**Source extract**
==============================
Epic results Gaz and inspirational, you came across really well on tele. You put in the hard work, effort and did not cheat your way to the results.
I know your a fanboy but you should drop cheater Lance and get a jersey printed with "I have met my hero, I am him" printed on it. You should be damn proud and only need to look in the mirror for an inspirational figure imho.
Nice one


----------



## captain nemo1701 (4 Sep 2012)

gb155 said:


> Me
> 
> Hope you can tune in, 8pm for my 3 minutes on the show


 
I saw it and was very impressed - 13 stone. And to think I worry about a few pounds on the waistline.

I've been trying to get a mate of mine who tips the scales at over 20 stones (nowhere near the situation that you were in) to read your blog for inspiration. A few years ago, he woke up one morning blind in one eye. His retina went due to high blood pressure, stress and being overweight. But he's so defensive about it and wouldn't even read the article about you in my cycling mag. His ex-girlfriend always whispers to me out in public that he'll be dead of a heart attack soon. I'm trying to get him back on his bike, which, last time I saw it was quietly rusting away in the garden and actually had a shrub growing up through it


----------



## gb155 (5 Sep 2012)
==============================
(Collection entries)
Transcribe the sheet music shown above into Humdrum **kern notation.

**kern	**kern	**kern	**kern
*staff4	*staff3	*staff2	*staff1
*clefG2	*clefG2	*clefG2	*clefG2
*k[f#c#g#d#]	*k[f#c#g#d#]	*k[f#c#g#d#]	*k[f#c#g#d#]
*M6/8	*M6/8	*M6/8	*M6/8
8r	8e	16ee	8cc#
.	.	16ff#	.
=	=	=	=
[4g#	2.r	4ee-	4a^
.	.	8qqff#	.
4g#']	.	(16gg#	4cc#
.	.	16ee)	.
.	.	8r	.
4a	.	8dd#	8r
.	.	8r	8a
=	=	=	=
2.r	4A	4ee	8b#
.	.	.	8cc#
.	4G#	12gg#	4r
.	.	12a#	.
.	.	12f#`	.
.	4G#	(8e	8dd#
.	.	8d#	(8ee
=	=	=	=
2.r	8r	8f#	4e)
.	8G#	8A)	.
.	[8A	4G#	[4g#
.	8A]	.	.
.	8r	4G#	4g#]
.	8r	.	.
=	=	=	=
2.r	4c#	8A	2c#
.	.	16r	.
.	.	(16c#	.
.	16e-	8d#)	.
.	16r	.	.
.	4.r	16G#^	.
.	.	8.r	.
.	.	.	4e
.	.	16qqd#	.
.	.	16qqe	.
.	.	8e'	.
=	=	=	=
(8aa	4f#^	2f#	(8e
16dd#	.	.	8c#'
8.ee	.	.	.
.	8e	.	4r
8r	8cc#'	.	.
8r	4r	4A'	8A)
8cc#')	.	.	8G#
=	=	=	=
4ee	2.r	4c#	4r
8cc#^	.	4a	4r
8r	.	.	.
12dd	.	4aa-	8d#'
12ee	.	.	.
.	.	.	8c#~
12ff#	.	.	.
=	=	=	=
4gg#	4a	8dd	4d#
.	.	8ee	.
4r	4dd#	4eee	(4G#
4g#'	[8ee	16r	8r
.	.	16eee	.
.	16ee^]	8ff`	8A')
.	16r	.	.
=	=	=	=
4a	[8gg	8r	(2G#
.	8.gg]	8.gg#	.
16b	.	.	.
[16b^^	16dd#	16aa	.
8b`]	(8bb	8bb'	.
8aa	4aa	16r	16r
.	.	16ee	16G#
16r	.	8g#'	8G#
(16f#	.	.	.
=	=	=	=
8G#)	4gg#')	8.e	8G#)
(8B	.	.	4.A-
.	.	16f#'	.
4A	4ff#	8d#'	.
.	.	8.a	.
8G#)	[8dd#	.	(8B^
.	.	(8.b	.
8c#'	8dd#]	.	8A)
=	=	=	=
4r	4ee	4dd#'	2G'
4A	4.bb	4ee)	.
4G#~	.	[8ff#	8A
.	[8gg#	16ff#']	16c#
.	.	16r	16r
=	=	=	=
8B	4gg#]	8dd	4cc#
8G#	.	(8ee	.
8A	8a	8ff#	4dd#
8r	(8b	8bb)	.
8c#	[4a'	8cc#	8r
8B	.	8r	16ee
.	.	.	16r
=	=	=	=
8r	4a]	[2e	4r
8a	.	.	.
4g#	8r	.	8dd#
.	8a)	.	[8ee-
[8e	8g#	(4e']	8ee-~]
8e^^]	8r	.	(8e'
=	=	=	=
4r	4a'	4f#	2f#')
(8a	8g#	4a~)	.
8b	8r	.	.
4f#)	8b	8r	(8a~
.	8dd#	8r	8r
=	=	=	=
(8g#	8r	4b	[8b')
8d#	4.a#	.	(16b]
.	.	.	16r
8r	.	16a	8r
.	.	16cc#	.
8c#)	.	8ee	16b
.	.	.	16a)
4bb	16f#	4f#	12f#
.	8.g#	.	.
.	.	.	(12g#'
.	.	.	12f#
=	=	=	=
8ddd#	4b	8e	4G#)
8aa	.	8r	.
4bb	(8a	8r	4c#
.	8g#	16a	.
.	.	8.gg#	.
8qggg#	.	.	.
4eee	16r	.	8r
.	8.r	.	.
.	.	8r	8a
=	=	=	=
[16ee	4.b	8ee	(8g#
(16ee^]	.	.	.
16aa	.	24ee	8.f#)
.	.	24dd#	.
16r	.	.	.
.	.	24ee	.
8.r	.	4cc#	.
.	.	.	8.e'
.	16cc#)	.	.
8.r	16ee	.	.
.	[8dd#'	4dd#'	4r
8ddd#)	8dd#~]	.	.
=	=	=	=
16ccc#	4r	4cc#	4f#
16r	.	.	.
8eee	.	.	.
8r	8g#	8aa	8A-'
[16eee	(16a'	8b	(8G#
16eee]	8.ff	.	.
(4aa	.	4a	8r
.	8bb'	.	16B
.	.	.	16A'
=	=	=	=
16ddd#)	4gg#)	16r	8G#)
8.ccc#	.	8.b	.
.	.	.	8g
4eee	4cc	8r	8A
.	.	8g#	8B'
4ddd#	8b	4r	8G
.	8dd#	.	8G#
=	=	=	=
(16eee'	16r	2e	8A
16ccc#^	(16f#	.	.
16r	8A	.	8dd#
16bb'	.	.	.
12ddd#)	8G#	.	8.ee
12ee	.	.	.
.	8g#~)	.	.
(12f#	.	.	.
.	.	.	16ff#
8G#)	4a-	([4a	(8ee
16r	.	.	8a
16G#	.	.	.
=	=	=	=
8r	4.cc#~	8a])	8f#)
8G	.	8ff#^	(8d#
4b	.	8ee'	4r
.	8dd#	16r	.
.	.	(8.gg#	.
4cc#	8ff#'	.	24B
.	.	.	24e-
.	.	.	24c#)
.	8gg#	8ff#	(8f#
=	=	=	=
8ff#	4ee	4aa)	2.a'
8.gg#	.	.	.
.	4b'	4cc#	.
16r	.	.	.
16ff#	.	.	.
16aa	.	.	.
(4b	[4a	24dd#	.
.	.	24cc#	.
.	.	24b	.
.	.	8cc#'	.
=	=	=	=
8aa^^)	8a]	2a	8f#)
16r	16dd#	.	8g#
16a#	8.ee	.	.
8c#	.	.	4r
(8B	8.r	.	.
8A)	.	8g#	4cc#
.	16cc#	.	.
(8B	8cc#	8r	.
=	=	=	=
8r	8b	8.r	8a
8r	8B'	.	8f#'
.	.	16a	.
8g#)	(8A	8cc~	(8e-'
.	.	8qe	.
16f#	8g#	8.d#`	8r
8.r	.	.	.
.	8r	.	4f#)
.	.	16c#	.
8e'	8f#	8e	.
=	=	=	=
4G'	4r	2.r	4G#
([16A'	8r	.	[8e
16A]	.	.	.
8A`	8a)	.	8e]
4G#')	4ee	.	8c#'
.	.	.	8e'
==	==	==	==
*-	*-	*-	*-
==============================
**Tasks to complete**
1: Please list every cause the cycling forum thread gives for the friend's retina going.
2: Pick up the cycling forum thread after its last line and continue it.
The listing is separate material, unrelated to the cycling forum thread.

**Results of the exercise**
1: High blood pressure, stress, and being overweight.

2:
captain nemo1701 said:


> I saw it and was very impressed - 13 stone. And to think I worry about a few pounds on the waistline.
> 
> I've been trying to get a mate of mine who tips the scales at over 20 stones (nowhere near the situation that you were in) to read your blog for inspiration. A few years ago, he woke up one morning blind in one eye. His retina went due to high blood pressure, stress and being overweight. But he's so defensive about it and wouldn't even read the article about you in my cycling mag. His ex-girlfriend always whispers to me out in public that he'll be dead of a heart attack soon. I'm trying to get him back on his bike, which, last time I saw it was quietly rusting away in the garden and actually had a shrub growing up through it


His story reminds me of me tbh 

He needs to wake up to the situation himself otherwise it won't work 

I was lucky in the fact I caught it just in time, I hope your mate is too


----------



## defy-one (5 Sep 2012)

Andrew_Culture said:


> Brilliant stuff, clearly one of the best guests so far



I watched it last night. Have to disagree with Andrew 
That was reality and motivation for anyone watching. It makes me think "if Gaz can do it,then so can i"


----------



## compo (9 Sep 2012)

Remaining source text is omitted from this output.